Tuhina Pandey, Director APAC Communications and Marketing, India and South Asia at IBM, put the emphasis on responsible execution, saying that while AI’s potential is clear, what is needed is a “bold new playbook” powered by trusted data, skilled talent, a cultural reset, and AI augmentation.
That “playbook” language matters in a budgeting story because it reframes the problem. Waste is not always caused by bad tools. It is caused by buying tools without building operating models.
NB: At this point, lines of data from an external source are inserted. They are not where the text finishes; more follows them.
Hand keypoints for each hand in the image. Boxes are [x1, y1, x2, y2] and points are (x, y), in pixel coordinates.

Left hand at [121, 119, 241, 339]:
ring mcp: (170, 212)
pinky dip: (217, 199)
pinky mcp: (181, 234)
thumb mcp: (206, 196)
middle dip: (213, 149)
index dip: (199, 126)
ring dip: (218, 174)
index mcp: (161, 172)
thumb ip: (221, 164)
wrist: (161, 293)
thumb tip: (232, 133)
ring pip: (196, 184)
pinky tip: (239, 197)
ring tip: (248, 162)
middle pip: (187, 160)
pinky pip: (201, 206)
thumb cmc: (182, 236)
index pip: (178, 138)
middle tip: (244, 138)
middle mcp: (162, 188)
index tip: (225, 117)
Where Indian brands and agencies are most likely to overspend
In India, the highest-risk categories for “AI ate my budget” stories tend to cluster around four areas:
-
Content generation and creative automation
These tools are easy to try and easy to add. But they can multiply quickly, and quality control becomes the hidden cost. -
Media buying and optimisation layers
Brands may already have platforms through agencies, ad networks, and enterprise stacks. Adding another AI layer often creates overlap unless roles are clearly defined. -
Analytics, attribution, and measurement
This is where vendor promises are biggest and implementation timelines are longest. If data plumbing is weak, tools do not perform, and teams end up adding more tools to “fix” measurement. -
Customer data and personalisation systems
Many enterprises invest here expecting clear ROI. But integration across channels and consent-safe identity resolution in India’s evolving privacy environment can slow outcomes.
None of this means brands should stop investing. It means they need clearer rules for what gets funded.
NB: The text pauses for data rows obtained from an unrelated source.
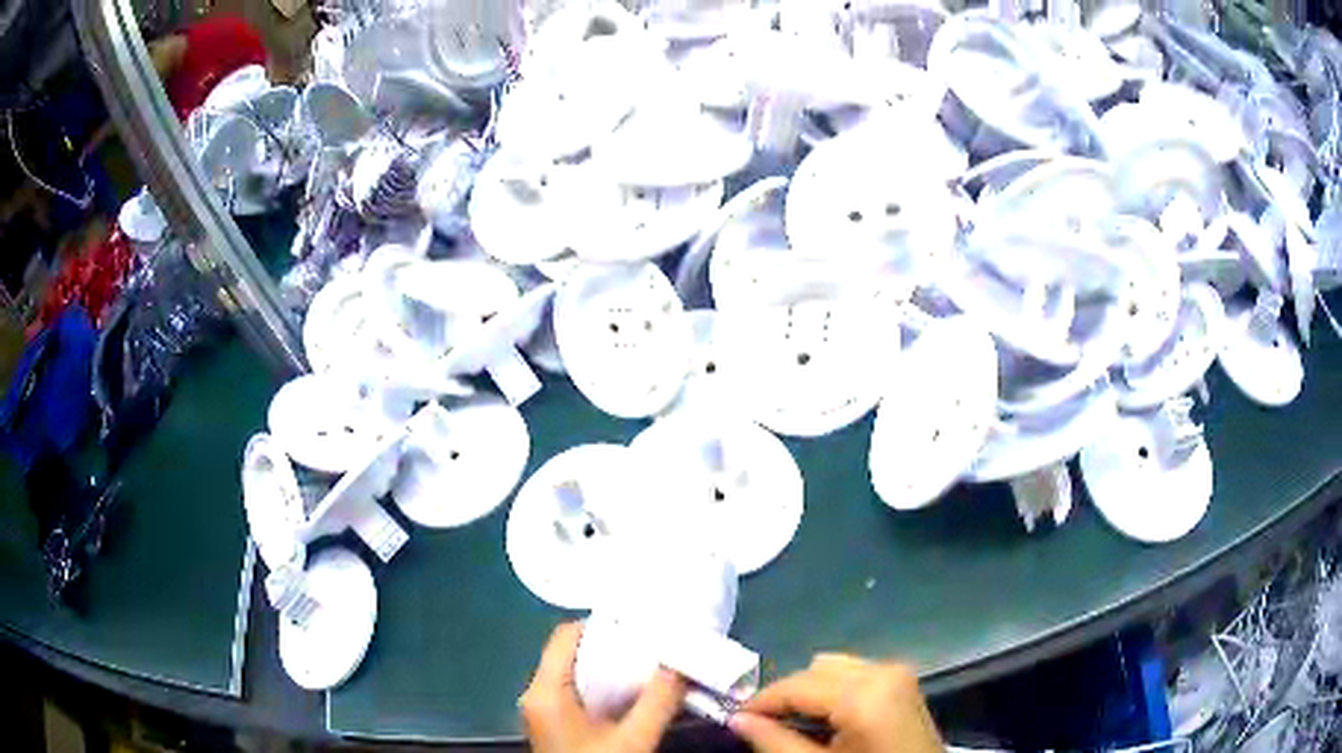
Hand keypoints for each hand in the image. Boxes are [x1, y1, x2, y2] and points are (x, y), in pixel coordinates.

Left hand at [521, 621, 686, 752]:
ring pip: (573, 672)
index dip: (602, 624)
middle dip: (611, 645)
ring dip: (609, 667)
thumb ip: (658, 701)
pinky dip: (601, 686)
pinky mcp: (553, 723)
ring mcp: (542, 710)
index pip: (566, 636)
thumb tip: (681, 661)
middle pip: (569, 653)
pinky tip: (632, 692)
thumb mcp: (633, 740)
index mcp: (545, 691)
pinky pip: (574, 691)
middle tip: (653, 643)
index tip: (642, 624)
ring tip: (649, 663)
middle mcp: (536, 694)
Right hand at [730, 654, 941, 752]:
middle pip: (815, 670)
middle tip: (762, 727)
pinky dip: (833, 692)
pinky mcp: (904, 683)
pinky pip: (856, 675)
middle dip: (786, 696)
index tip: (732, 719)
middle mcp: (883, 671)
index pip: (796, 685)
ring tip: (794, 726)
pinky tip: (826, 721)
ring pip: (835, 668)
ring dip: (809, 692)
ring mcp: (898, 674)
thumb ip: (775, 742)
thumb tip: (737, 719)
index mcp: (865, 693)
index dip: (759, 702)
A simple test finance teams are now using
In more mature organisations, procurement and finance leaders are pushing marketing teams to answer a few practical questions before approving AI tools:
-
What business metric changes if this tool works?
-
Who owns adoption, not just purchase?
-
What existing tool becomes redundant if this is implemented?
-
What data and integration work is required, and what will it cost?
-
What are the governance risks, and who signs off?
In plain terms, the test is shifting from “does it have AI?” to “does it reduce work, reduce spend, or increase revenue in a measurable way?”
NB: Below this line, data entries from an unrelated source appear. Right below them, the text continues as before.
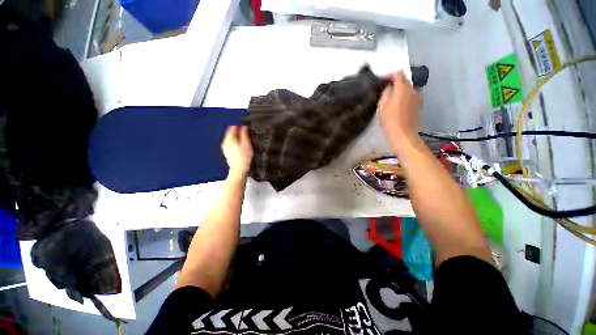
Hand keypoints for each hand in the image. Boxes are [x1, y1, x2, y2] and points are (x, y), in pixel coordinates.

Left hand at [221, 126, 252, 179]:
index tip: (245, 124)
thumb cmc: (244, 157)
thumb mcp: (246, 144)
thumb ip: (244, 134)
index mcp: (229, 138)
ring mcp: (225, 147)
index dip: (239, 124)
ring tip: (244, 137)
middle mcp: (225, 142)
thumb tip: (244, 126)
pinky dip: (235, 141)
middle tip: (245, 130)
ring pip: (230, 138)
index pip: (232, 127)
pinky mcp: (227, 152)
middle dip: (237, 130)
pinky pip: (231, 143)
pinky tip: (240, 144)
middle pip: (230, 132)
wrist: (239, 170)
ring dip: (237, 136)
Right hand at [378, 71, 421, 150]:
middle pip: (404, 81)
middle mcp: (412, 90)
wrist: (403, 135)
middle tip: (384, 91)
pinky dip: (403, 98)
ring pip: (407, 90)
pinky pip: (409, 97)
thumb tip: (388, 87)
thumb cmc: (390, 121)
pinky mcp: (417, 106)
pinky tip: (396, 107)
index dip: (390, 75)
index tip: (383, 81)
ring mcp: (417, 98)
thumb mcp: (382, 106)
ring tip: (389, 100)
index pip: (398, 74)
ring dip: (399, 91)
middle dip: (394, 84)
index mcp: (403, 89)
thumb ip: (385, 93)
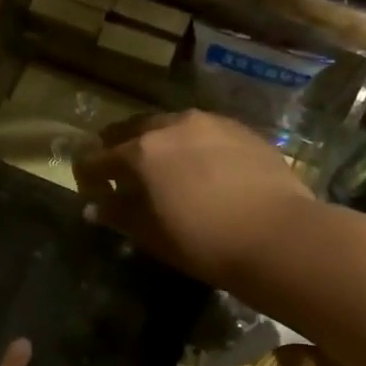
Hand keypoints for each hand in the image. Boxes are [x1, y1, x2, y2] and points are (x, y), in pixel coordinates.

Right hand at [72, 110, 312, 285]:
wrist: (277, 234)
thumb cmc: (203, 241)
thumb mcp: (152, 234)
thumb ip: (119, 215)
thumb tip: (94, 207)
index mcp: (142, 151)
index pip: (99, 158)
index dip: (88, 173)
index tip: (87, 187)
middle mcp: (172, 126)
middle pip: (133, 130)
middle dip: (119, 148)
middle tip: (118, 170)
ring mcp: (211, 123)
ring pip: (171, 126)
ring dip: (158, 142)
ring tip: (161, 165)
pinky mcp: (242, 130)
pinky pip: (204, 132)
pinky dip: (191, 145)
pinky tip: (200, 165)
That is also why integrated stacks are becoming a stronger preference. Karkare highlighted a gap between executives on martech choices: 72% of CEOs and CMOs preferred tools that are part of an integrated stack, compared to 53% of CDOs or CTOs, and suggested this misalignment contributes to the complexity of choosing the right tools.
When leaders are not aligned, budgets suffer. Duplicate tools survive because no one can agree what to retire.
The more realistic conclusion: AI is not eating budgets, bad buying is
The most useful way to frame this debate is not as a warning that AI tools are useless. Many are clearly valuable. The real issue is that the buying cycle has sped up while the integration and governance cycle has not.
The brands that feel like AI “ate” their budgets are often those that treated AI as a product shopping problem. The brands that see value are treating AI as an operating model change.
For Indian marketers, the next phase looks less like a race to buy and more like a race to simplify: fewer tools, clearer ownership, stronger data foundations, and an honest willingness to shut down pilots that do not scale.
If 2023 and 2024 were about experimentation, 2025 is shaping up to be about accountability. The most competitive marketing teams will not be the ones with the longest list of AI subscriptions. They will be the ones that can explain, in one sentence, what each tool is doing for the business and what it replaced.
Disclaimer: All data points and statistics are attributed to published research studies and verified market research. All quotes are either sourced directly or attributed to public statements.